To see our prior alerts and other material related to the pandemic, please visit the Coronavirus/COVID-19: Facts, Insights & Resources page of our website by clicking here.
 The Second Extension IFR (Section II) explains the emergent need to provide guidance and skip the customary comment period, which may result in issuing revisions after this rule takes effect:
“Although this interim final rule is effective immediately, comments are solicited from interested members of the public on all aspects of this interim final rule, including section III below. These comments must be submitted on or before [INSERT DATE 30 DAYS AFTER DATE OF PUBLICATION IN THE FEDERAL REGISTER]. SBA will consider these comments and the need for making any revisions as a result of these comments.” (Bracketed language in the original).
 This guidance is part of a confusing background paragraph (Section II, p.3-4) in the Second Extension IFR, which seems to conflate the FAQ 46 “safe harbor” applicable to SBA’s review of loans as to certification of necessity (“FAQ 46 Loan Review Safe Harbor”) with the “limited safe harbor” available to those who repay in full their loans on or before May 7th (later extended to May 14 and then to May 18) (the “Repayment Limited Safe Harbor”):
Specifically, SBA, in consultation with the Department of the Treasury, issued additional guidance with regard to the safe harbor posted on SBA’s website on May 13, 2020. See FAQ 46 (posted May 13, 2020). SBA, in consultation with the Department of the Treasury, determined that extending the safe harbor deadline from May 14, 2020 to May 18, 2020 would afford Paycheck Protection Program borrowers time to review SBA’s May 13, 2020 guidance and decide whether to avail themselves of the safe harbor. SBA previously announced this intended extension in nonbinding guidance published on May 13, 2020. See FAQ 47 (posted on May 13, 2020). [Footnotes omitted, emphasis added]

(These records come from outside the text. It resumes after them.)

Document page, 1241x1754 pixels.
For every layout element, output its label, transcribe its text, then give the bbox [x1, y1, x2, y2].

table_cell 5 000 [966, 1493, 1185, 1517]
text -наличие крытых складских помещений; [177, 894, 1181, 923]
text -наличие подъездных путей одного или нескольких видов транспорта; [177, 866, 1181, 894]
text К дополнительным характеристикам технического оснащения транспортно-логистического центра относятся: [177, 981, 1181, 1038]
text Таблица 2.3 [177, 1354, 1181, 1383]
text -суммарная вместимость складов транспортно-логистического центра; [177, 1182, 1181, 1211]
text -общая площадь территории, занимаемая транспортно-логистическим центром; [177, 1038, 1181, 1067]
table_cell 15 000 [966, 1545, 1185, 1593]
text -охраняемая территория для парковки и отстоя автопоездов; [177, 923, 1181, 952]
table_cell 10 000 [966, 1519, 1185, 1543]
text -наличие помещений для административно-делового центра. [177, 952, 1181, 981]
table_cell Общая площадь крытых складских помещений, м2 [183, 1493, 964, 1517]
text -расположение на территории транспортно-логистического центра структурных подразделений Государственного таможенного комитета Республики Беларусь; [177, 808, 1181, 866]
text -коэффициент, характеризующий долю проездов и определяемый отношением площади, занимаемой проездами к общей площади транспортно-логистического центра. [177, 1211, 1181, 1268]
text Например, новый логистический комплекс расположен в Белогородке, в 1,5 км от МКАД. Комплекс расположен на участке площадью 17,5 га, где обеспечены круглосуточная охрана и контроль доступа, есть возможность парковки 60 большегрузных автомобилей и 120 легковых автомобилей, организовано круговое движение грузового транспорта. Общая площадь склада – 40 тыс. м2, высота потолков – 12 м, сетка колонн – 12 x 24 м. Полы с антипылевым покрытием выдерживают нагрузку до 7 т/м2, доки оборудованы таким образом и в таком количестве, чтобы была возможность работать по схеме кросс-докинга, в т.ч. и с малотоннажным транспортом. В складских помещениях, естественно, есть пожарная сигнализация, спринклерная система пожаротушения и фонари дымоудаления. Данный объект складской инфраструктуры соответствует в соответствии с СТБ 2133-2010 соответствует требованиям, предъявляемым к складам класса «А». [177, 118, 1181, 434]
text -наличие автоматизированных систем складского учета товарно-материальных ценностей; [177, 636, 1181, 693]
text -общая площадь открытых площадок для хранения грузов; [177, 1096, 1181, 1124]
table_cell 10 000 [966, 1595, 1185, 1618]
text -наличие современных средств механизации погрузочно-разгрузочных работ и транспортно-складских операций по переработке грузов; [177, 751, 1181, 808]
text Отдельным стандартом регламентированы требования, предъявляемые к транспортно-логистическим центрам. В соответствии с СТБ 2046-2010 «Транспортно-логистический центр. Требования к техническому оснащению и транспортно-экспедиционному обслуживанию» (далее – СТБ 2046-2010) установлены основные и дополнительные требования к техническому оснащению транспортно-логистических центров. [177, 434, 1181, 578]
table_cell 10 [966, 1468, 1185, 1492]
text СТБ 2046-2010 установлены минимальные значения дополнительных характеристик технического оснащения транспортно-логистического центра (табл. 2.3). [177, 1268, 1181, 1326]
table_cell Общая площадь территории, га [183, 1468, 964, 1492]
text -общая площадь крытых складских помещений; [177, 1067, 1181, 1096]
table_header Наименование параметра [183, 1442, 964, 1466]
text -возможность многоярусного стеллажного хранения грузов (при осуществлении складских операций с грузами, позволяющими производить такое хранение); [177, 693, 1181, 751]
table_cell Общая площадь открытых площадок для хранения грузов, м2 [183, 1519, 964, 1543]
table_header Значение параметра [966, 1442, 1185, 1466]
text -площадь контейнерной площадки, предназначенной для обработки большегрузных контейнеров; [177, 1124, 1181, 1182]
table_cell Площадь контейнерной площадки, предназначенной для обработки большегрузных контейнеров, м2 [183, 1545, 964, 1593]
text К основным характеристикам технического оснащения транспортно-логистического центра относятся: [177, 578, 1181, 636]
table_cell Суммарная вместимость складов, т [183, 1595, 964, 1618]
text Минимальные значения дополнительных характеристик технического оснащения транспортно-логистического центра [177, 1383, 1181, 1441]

 The following is footnote 4 from the Law 360 Article: “See 18 U.S.C. § 3282 (five-year statute of limitations generally applies); 18 U.S.C. § 3293 (10-year statute of limitations for financial institution offenses, including mail fraud affecting a financial institution (18 U.S.C. § 1341), wire fraud affecting a financial institution (18 U.S.C. § 1343), false statements to banks with respect to loans (18 U.S.C. § 1014), and bank fraud (18 U.S.C. § 1344)).”